_Given information_
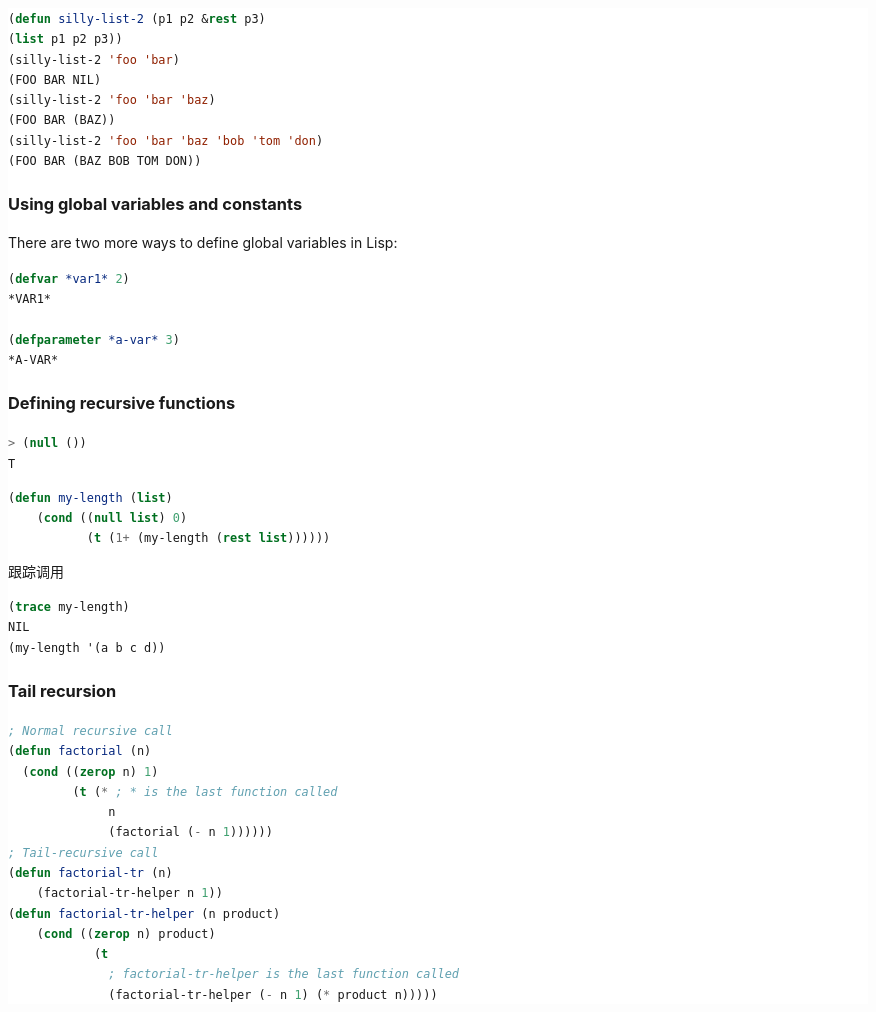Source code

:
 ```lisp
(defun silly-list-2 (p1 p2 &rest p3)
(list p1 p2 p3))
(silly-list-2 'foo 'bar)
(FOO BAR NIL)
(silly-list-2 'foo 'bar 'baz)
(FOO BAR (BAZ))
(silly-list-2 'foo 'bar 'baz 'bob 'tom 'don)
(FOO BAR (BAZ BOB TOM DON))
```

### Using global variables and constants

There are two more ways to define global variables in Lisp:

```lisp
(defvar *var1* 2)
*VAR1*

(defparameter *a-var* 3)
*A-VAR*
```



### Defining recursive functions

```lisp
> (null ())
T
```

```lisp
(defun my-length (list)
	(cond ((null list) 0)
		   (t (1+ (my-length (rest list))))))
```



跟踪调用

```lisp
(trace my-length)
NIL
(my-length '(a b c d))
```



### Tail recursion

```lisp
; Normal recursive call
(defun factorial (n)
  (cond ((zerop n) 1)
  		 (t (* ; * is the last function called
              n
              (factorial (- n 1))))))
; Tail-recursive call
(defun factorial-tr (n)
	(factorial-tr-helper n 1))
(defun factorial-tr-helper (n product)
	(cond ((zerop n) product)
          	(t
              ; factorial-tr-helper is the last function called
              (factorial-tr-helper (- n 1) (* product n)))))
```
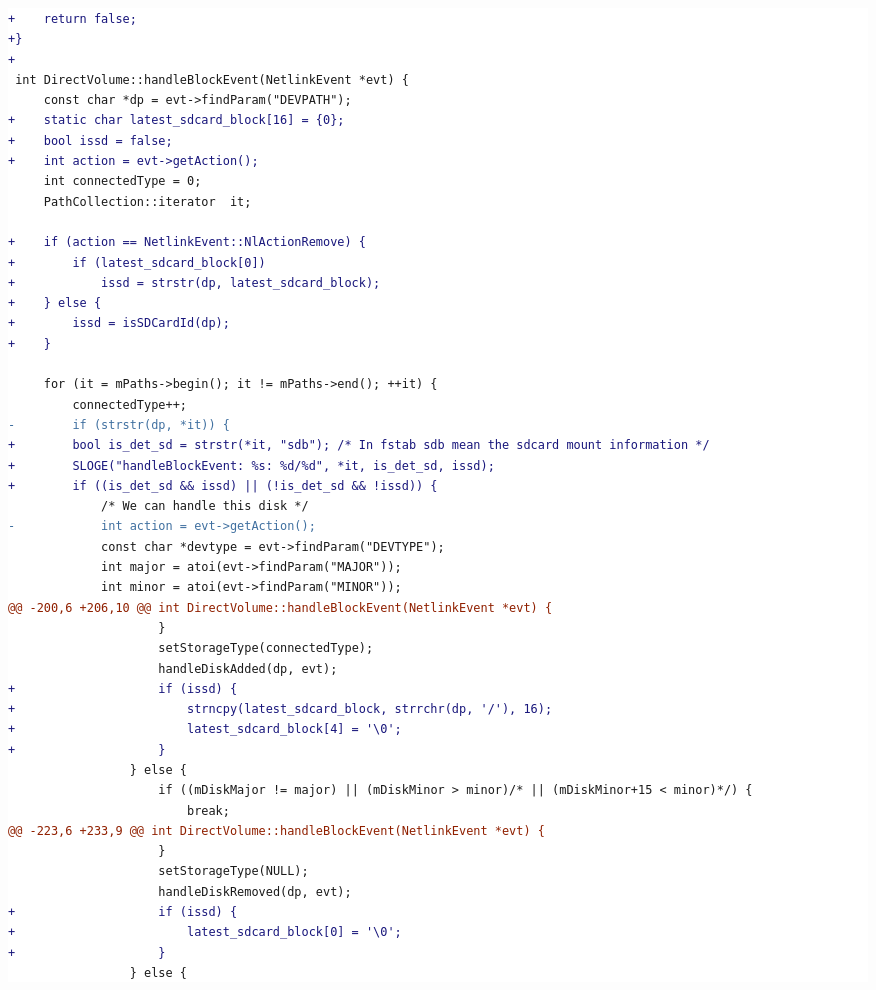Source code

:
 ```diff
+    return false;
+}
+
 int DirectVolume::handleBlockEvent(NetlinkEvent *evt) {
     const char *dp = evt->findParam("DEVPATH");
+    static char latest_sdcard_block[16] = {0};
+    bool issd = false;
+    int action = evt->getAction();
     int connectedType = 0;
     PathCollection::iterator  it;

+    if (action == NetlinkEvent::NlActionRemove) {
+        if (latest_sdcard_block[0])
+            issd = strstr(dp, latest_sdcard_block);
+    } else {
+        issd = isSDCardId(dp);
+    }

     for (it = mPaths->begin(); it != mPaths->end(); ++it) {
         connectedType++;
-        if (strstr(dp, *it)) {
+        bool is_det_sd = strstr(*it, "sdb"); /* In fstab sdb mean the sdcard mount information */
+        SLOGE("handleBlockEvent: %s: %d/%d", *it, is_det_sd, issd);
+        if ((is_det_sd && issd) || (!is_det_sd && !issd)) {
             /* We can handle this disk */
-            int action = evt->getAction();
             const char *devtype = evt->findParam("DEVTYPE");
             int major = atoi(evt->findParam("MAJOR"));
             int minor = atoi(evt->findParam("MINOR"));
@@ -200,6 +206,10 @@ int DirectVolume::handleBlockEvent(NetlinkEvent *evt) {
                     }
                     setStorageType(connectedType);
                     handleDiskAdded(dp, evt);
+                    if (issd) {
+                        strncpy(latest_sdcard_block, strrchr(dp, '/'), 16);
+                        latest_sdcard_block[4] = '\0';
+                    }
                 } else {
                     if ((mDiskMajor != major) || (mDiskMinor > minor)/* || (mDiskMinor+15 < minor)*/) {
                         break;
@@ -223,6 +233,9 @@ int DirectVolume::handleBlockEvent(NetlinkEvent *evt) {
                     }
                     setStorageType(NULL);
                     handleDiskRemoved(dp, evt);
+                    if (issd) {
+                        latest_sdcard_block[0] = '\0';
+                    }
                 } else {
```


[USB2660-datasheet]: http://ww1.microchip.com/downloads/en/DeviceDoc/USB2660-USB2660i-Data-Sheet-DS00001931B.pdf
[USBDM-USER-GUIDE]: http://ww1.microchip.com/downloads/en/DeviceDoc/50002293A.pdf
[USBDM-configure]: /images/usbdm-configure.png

...

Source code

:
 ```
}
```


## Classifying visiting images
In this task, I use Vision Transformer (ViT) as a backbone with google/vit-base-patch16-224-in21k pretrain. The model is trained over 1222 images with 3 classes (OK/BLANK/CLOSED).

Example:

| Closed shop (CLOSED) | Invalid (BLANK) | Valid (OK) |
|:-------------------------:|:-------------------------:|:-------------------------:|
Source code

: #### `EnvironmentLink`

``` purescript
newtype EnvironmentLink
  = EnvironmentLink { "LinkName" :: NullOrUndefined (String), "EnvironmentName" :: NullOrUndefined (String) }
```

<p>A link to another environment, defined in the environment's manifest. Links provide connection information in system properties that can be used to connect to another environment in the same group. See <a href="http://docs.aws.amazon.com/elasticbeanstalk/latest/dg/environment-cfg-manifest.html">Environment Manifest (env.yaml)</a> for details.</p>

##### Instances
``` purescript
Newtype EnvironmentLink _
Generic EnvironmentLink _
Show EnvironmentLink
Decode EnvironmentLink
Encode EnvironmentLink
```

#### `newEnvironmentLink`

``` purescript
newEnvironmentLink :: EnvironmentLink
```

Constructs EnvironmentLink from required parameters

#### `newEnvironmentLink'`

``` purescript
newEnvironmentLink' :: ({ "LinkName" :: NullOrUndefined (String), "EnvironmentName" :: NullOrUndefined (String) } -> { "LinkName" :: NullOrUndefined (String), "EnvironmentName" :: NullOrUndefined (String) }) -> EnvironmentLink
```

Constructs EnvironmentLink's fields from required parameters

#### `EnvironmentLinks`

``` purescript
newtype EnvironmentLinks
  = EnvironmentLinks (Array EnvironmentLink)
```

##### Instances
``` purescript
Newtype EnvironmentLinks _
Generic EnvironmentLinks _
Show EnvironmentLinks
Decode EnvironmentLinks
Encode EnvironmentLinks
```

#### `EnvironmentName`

_What you have to do_
A line belongs in the answer if it contains the word "DirectVolume"; copy every such line from the data above.

_Response box_
 int DirectVolume::handleBlockEvent(NetlinkEvent *evt) {
@@ -200,6 +206,10 @@ int DirectVolume::handleBlockEvent(NetlinkEvent *evt) {
@@ -223,6 +233,9 @@ int DirectVolume::handleBlockEvent(NetlinkEvent *evt) {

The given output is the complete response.